FATİH ÖZKILINÇ- Ege Sanayicileri ve İşinsanları Derneği(ESİAD) tarafından dernek merkezinde düzenlenen “ESİAD Ekon 101” başlıklı toplantıda makro ekonomik görünümün ele alındı. Toplantının açılışında konuşan ESİAD Başkanı Mustafa Karabağlı, ülke ekonomisine ilişkin değerlendirmelerde bulunarak “Demokrasi hukukun üstünlüğü en önemli konularımız arasında. Adaletin olmadığı yerde güven olmuyor. Güven olmayınca da ekonominin gelişmesi ve sağlıklı bir ekonominin tesis edilmesi pek de mümkün değil. Bunu yaşayarak gördük. Avrupa Birliği(AB) bütünleşme politikalarına geri dönülerek güven tesis edici bir modelin yeniden inşa edilmesi gerekiyor” dedi.

 


İşsizlik sorunu 4 yıldan önce çözülemez


Türkiye ekonomisine dair paylaşımlarda bulunan ESİAD Ekonomi, Finans ve Maliye Yuvarlak Masası Başkanı Muhittin Bilget, “Türkiye bu yılı yüzde 8-9 civarında bir büyümeyle kapatacak.

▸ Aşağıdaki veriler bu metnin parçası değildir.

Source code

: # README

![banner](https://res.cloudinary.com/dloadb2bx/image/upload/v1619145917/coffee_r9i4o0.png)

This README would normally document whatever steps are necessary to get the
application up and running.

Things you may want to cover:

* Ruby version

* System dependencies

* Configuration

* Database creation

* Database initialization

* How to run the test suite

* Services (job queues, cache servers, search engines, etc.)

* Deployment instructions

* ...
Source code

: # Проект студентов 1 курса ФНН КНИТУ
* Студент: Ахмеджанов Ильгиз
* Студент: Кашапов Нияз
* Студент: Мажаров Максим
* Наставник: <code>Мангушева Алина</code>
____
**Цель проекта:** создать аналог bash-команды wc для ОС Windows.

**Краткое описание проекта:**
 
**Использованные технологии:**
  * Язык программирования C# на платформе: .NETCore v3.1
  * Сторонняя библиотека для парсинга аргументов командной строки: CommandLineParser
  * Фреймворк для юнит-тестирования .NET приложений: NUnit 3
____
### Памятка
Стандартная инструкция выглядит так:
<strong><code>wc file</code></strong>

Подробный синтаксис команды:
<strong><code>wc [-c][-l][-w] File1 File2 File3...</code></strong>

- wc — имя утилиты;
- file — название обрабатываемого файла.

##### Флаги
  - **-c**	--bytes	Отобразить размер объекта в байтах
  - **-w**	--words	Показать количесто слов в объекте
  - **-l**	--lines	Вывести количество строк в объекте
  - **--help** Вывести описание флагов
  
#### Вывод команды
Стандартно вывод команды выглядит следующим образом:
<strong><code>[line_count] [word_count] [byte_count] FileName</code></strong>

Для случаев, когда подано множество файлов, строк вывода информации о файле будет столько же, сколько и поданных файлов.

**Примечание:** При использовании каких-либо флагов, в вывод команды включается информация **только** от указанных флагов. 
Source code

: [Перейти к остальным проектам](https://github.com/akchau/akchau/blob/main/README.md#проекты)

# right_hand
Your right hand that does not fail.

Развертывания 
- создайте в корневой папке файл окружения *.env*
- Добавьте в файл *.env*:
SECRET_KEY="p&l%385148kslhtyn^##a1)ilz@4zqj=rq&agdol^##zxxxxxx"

Önümüzdeki sene ise en iyimser ekonomistler bile yüzde 5 büyümeyi görmüyor. Türkiye’de geniş tanımlı işsizlik yüzde 30’larda. Genç işsizlik ise yüzde 25’lerde. Her yıl iş gücüne 1 milyon kişi katılıyor. Muhalefet lideri bile bu sorunun 4-5 yılda çözülebileceğini söylüyor. Gerçekçi olmamız lazım. Geniş tanımlı işsizliği ve genç işsizliği 4-5 seneden önce yüzde 20’lerin altına düşürmemiz pek mümkün görünmüyor. Dünyada koronavirüse rağmen işsizlik yok denilecek boyutta” diye konuştu.

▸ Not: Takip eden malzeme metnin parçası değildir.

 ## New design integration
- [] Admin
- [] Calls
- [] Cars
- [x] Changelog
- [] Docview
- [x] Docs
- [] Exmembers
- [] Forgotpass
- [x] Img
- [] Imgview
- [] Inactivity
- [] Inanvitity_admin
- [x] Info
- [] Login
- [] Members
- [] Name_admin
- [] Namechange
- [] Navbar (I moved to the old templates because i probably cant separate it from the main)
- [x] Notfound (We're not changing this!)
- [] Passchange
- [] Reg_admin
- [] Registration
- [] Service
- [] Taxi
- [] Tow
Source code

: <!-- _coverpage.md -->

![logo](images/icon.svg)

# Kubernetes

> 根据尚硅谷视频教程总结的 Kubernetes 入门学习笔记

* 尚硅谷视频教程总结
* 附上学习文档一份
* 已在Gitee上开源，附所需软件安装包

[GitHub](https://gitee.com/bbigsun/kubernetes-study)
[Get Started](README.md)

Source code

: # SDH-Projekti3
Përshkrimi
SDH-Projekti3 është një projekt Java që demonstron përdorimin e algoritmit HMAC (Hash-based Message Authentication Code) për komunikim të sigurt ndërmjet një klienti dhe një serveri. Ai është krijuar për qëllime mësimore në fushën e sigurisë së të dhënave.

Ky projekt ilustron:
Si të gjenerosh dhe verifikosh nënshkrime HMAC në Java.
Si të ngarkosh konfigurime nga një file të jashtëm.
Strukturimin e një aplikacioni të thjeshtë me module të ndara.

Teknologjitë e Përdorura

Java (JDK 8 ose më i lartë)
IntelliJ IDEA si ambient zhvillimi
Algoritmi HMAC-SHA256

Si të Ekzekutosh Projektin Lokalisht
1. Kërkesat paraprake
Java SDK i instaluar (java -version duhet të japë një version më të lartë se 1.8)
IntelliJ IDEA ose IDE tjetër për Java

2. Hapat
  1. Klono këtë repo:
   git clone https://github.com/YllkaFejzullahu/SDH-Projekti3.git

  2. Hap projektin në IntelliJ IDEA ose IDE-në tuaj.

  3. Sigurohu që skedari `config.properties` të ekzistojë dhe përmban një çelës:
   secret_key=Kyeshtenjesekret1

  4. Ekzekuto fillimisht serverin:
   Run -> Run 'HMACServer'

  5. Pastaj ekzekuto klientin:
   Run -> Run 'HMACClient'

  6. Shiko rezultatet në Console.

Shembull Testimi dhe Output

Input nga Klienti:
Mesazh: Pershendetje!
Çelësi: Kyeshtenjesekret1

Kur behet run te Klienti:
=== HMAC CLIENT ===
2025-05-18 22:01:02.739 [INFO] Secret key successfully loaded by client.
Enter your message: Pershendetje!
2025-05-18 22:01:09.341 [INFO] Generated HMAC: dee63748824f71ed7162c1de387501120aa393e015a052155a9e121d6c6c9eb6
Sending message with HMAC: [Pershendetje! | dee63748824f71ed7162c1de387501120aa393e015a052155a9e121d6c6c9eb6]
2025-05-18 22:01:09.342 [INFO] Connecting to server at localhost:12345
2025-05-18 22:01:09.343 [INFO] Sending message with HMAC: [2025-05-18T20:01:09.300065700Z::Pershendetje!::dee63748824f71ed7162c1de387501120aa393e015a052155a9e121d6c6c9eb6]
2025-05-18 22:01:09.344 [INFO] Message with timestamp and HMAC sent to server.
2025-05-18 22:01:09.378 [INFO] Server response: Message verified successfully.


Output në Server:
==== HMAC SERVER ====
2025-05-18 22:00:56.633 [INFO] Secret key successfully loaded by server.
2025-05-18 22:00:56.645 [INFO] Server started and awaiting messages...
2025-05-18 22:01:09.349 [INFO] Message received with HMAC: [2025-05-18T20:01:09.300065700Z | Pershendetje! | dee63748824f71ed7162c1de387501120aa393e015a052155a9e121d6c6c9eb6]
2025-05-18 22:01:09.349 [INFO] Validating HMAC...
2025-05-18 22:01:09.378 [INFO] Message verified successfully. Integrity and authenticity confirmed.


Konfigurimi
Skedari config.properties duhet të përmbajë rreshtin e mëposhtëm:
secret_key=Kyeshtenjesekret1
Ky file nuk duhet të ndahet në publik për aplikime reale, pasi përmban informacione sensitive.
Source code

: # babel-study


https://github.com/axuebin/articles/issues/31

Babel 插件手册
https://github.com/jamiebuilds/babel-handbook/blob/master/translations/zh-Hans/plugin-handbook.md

Enflasyondaki yükseliş devam edecek


Enflasyon rakamlarının aşağıya inmeyeceği noktasında herkesin hemfikir olduğunu da kaydeden Bilget, “Enflasyondaki yükleşin devam edeceği noktasında da herkes hemfikir. Son yaşananlar beraberinde zincirleme biçimde zamları getirecek. Asgari ücrette yüzde 25’ten aşağı bir artış beklemiyorum. İhracatımız bu sene ilk defa psikolojik sınırı geçiyor. Ama ne parsak yapalım bu 50 milyar dolar civarında bir dış ticaret açığı vereceğiz. Son 18 yılda 570 milyar dolar cari açık verdik. 446 milyar dolar dış borcumuz var. Dış borcumuzun milli gelirimize oranı yüzde 58. Yıl sonunda 55-56’larda bitecek. Ekonominin ve dış ilişkilerin dünya ile iyi gittiği dönemde bu oran 34’lere kadar gerilemişti. Dış borcun yüzde 77’si orta ve uzun vadeli. Yüzde 23’ü kısa vadeli. Finansal borçları çıkıp reel sektöre baktığımızda borçlar çevrilebiliyor” şeklinde konuştu.

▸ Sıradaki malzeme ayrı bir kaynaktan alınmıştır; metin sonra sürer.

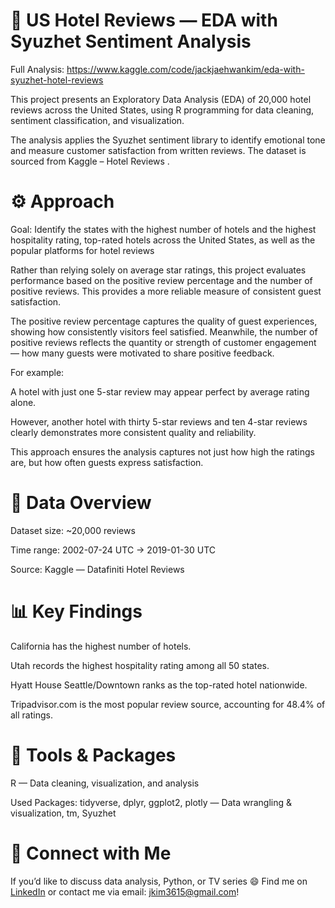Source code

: # 🏨 US Hotel Reviews — EDA with Syuzhet Sentiment Analysis

Full Analysis: https://www.kaggle.com/code/jackjaehwankim/eda-with-syuzhet-hotel-reviews

This project presents an Exploratory Data Analysis (EDA) of 20,000 hotel reviews across the United States, using R programming for data cleaning, sentiment classification, and visualization.

The analysis applies the Syuzhet sentiment library to identify emotional tone and measure customer satisfaction from written reviews. The dataset is sourced from Kaggle – Hotel Reviews
.

# ⚙️ Approach

Goal: Identify the states with the highest number of hotels and the highest hospitality rating, top-rated hotels across the United States, as well as the popular platforms for hotel reviews

Rather than relying solely on average star ratings, this project evaluates performance based on the positive review percentage and the number of positive reviews.
This provides a more reliable measure of consistent guest satisfaction.

The positive review percentage captures the quality of guest experiences, showing how consistently visitors feel satisfied. Meanwhile, the number of positive reviews reflects the quantity or strength of customer engagement — how many guests were motivated to share positive feedback.

For example:

A hotel with just one 5-star review may appear perfect by average rating alone.

However, another hotel with thirty 5-star reviews and ten 4-star reviews clearly demonstrates more consistent quality and reliability.

This approach ensures the analysis captures not just how high the ratings are, but how often guests express satisfaction.

# 🧭 Data Overview

Dataset size: ~20,000 reviews

Time range: 2002-07-24 UTC → 2019-01-30 UTC

Source: Kaggle — Datafiniti Hotel Reviews

# 📊 Key Findings

California has the highest number of hotels.

Utah records the highest hospitality rating among all 50 states.

Hyatt House Seattle/Downtown ranks as the top-rated hotel nationwide.

Tripadvisor.com is the most popular review source, accounting for 48.4% of all ratings.

# 🧰 Tools & Packages

R — Data cleaning, visualization, and analysis

Used Packages: tidyverse, dplyr, ggplot2, plotly — Data wrangling & visualization, tm, Syuzhet

# 🔗 Connect with Me

If you’d like to discuss data analysis, Python, or TV series 😄 
Find me on [LinkedIn](https://www.linkedin.com/in/jae-hwan-kim-274190100/) or contact me via email: jkim3615@gmail.com!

TL kadar değer kaybeden başka para yok


Türkiye ekonomisindeki risklere dikkat çeken Eski Hazineci ve Bankacı Kerim Rota ise “Dünyada enflasyon sorunu çoktan bitti. Türkiye enflasyon sorununu ciddiye almadı. Türkiye’de enflasyon çok yüksek. Enflasyonu ciddiye almak lazım. Ama enflasyonla mücadele ciddiyeti yok. Yüksek enflasyon yüksek faize yol açıyor. Hem enflasyonun hem de faizin yüksek olması birçok şeyi bozuyor. 1994 yılından 2021 yılına kadar TL’nin reel olarak en düşük olduğu seviyeye geldik. Türkiye’de satın alma gücü en düşük seviyelerde. Türk lirası kadar değer kaybeden başka bir ülke para birimi yok” ifadelerini kullandı.